Democracy’s greatest challenge is the proper control of the public. The mob is so unstable; they fail to understand all the nuances of power so they keep looking for things like fair play and decency. They actually expect their leaders to personify the neighborly values of Main Street USA.
Little do they understand that this can never be. This is why the public is such an impediment to a healthy democracy. All the State cares about is the amassing of power and capital. This is the beauty of our one-party system; it is adept at manipulating the nuts and bolts of this amassment.
The Republican bloc of the party is untouched by the idealism of the mob since it eschewed idealism decades ago. The Democratic bloc, on the other hand, is periodically plagued by it. This is why, after the debilitating idealism of the Carter administration, the bloc created the “super delegate” as bulwark against these outbursts of idealism and decency.
With great wisdom, the Democratic bloc chose party hacks to be their super delegates. These are people who well understand the importance of protecting the status quo against these periodic attacks of probity and decency.

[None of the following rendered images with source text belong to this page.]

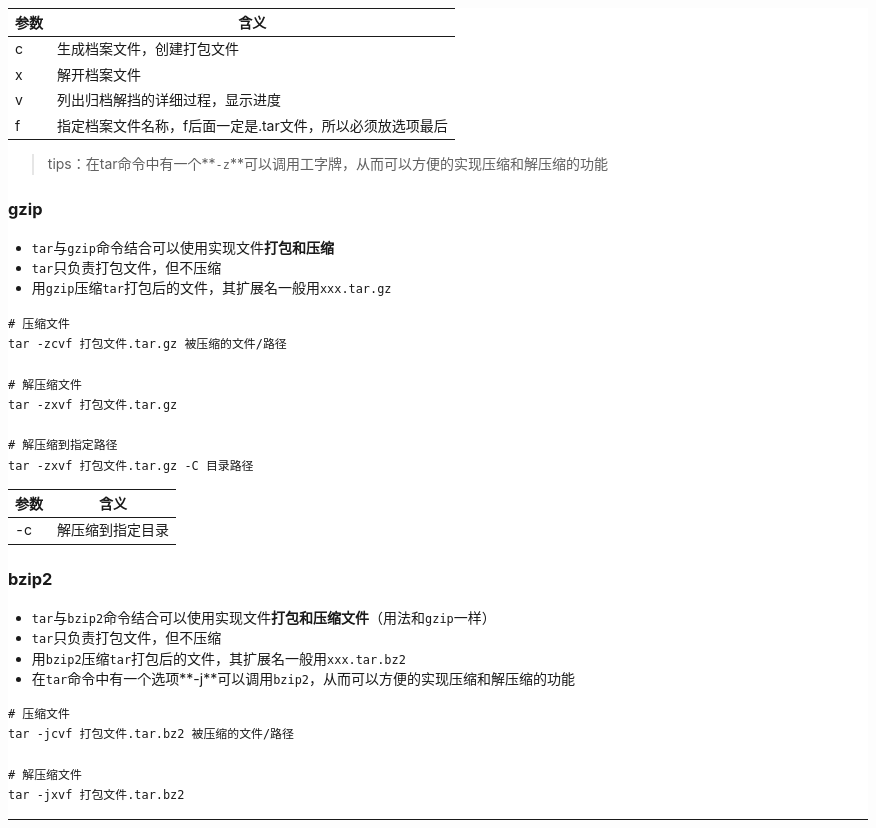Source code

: 

|参数|含义|
|--|--|
|c|生成档案文件，创建打包文件|
|x|解开档案文件|
|v|列出归档解挡的详细过程，显示进度|
|f|指定档案文件名称，f后面一定是.tar文件，所以必须放选项最后|


> tips：在tar命令中有一个**`-z`**可以调用工字牌，从而可以方便的实现压缩和解压缩的功能


### gzip
* `tar`与`gzip`命令结合可以使用实现文件**打包和压缩**
* `tar`只负责打包文件，但不压缩
* 用`gzip`压缩`tar`打包后的文件，其扩展名一般用`xxx.tar.gz`

```
# 压缩文件
tar -zcvf 打包文件.tar.gz 被压缩的文件/路径

# 解压缩文件
tar -zxvf 打包文件.tar.gz

# 解压缩到指定路径
tar -zxvf 打包文件.tar.gz -C 目录路径
```

|参数|含义|
|--|--|
|-c|解压缩到指定目录|



### bzip2

* `tar`与`bzip2`命令结合可以使用实现文件**打包和压缩文件**（用法和`gzip`一样）
* `tar`只负责打包文件，但不压缩
* 用`bzip2`压缩`tar`打包后的文件，其扩展名一般用`xxx.tar.bz2`
* 在`tar`命令中有一个选项**-j**可以调用`bzip2`，从而可以方便的实现压缩和解压缩的功能



```
# 压缩文件
tar -jcvf 打包文件.tar.bz2 被压缩的文件/路径

# 解压缩文件
tar -jxvf 打包文件.tar.bz2
```

---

Normally these delegates lurk in the shadowy back rooms of the nominating convention. A raised eyebrow can end a presidential bid; a nod of the head can secure a nomination. This is democracy at its finest.
However, with the ascension of bamaobama, the public spotlight is suddenly on the super delegates. This is not a healthy situation. Just as a bright light can kill certain virulent strains of bacteria, so can publicity hamstring the proper functioning of the super delegates. Now there is talk of HillBill stealing the convention by buying off these delegates. It is essential that she do so, but her success would be certain to agitate the mob and we might see a repeat of the 1968 convention.
Get in touch with the overlords of your State-run media and tell them to start spiking stories about Hillbill’s efforts of purchase as many super delegates as she can. Democracy only works when the illusion of democracy is maintained.
All of this is such a farce, anyway. One of the delusions of a democracy is the belief that a president actually runs the country. The French are the realists when they tell us, “l 'argent n`a pas de maître” (money has no master). But, what the hell, it helps the ratings and does its part to maintain the daydream that we are a free country
 Quoted in Beyond Capital by Istvan Meszáros.